> [TASK DETAILS]: Go through the records below and copy out every line that contains the word "with".
RECORDS section start
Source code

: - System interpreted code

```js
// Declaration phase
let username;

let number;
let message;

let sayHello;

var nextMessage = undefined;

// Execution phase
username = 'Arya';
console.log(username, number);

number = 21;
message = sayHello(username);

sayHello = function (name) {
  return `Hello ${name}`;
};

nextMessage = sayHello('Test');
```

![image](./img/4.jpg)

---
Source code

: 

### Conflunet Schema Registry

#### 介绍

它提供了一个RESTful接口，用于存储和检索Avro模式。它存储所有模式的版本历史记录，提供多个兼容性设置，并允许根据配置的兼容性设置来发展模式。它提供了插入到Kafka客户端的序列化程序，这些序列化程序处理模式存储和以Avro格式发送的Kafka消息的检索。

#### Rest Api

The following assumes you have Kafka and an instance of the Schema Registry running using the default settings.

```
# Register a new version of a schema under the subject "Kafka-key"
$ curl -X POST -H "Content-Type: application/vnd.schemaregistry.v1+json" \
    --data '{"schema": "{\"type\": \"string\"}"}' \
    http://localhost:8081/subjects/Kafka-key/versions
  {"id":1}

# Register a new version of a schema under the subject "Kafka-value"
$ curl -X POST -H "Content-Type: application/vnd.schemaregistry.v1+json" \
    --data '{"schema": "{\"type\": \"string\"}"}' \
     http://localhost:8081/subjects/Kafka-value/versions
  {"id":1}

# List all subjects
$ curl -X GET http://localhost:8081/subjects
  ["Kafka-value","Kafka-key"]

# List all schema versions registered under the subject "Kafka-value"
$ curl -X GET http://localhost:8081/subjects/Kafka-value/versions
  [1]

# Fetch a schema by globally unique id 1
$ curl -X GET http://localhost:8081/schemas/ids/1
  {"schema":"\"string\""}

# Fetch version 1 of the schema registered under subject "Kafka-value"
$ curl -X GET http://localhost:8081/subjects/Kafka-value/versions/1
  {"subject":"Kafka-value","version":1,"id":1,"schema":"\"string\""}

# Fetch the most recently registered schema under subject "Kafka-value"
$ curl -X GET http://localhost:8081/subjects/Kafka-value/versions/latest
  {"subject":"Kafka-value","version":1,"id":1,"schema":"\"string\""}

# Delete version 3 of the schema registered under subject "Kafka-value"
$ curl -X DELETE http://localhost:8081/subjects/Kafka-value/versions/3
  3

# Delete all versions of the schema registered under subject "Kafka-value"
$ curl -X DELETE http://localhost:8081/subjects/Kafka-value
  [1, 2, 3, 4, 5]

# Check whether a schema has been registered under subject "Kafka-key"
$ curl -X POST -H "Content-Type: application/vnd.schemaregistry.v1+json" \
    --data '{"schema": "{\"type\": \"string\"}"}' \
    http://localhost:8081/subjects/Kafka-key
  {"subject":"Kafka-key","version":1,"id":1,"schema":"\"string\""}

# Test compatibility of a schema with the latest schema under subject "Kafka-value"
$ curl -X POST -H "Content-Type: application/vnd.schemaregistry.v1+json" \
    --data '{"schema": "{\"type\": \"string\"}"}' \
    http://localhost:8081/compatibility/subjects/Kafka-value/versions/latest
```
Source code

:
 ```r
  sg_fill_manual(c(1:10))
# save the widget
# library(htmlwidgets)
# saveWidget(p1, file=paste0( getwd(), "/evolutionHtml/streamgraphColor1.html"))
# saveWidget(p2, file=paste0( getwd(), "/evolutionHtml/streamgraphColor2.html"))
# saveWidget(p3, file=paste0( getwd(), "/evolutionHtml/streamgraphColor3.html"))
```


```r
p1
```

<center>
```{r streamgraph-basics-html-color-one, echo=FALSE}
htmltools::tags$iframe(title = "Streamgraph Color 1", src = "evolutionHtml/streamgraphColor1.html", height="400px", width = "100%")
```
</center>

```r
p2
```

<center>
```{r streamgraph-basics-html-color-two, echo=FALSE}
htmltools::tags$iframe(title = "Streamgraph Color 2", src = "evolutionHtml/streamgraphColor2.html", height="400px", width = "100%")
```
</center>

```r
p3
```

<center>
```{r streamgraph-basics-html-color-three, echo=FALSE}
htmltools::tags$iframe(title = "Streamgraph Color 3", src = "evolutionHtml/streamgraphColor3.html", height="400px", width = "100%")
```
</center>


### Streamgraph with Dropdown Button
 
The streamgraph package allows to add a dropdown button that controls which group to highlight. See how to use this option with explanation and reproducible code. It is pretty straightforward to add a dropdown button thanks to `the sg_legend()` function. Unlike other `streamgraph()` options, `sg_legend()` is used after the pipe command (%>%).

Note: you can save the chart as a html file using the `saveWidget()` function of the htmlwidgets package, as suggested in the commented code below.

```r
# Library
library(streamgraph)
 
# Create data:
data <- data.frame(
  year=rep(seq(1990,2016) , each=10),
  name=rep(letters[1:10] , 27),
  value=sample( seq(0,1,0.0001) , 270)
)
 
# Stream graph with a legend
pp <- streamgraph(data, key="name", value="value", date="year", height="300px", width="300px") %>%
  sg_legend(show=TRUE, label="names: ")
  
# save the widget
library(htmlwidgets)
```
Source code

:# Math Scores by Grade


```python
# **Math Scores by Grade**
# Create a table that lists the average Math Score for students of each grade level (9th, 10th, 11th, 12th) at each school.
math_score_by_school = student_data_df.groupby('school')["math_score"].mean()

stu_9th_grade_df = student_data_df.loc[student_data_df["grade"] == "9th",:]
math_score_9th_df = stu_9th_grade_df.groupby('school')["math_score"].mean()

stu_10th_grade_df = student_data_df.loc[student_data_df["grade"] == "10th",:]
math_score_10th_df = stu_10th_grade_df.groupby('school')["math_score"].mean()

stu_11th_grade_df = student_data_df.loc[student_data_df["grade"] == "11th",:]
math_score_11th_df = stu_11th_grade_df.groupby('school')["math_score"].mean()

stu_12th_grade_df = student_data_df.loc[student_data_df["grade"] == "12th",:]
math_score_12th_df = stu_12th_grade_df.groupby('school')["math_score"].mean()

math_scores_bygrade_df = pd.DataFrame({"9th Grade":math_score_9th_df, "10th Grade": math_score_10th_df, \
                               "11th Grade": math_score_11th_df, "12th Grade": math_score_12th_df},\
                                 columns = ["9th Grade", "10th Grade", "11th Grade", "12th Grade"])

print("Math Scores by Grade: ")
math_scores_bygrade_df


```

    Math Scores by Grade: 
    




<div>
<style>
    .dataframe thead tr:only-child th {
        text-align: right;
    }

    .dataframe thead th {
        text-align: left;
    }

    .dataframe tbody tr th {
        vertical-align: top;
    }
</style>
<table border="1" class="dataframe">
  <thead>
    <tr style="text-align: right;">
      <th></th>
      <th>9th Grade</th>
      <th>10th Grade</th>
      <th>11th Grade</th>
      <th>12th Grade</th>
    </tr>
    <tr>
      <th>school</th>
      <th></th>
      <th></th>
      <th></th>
RECORDS section end
> [TASK RESPONSE]:
# Test compatibility of a schema with the latest schema under subject "Kafka-value"
### Streamgraph with Dropdown Button
The streamgraph package allows to add a dropdown button that controls which group to highlight. See how to use this option with explanation and reproducible code. It is pretty straightforward to add a dropdown button thanks to `the sg_legend()` function. Unlike other `streamgraph()` options, `sg_legend()` is used after the pipe command (%>%).
# Stream graph with a legend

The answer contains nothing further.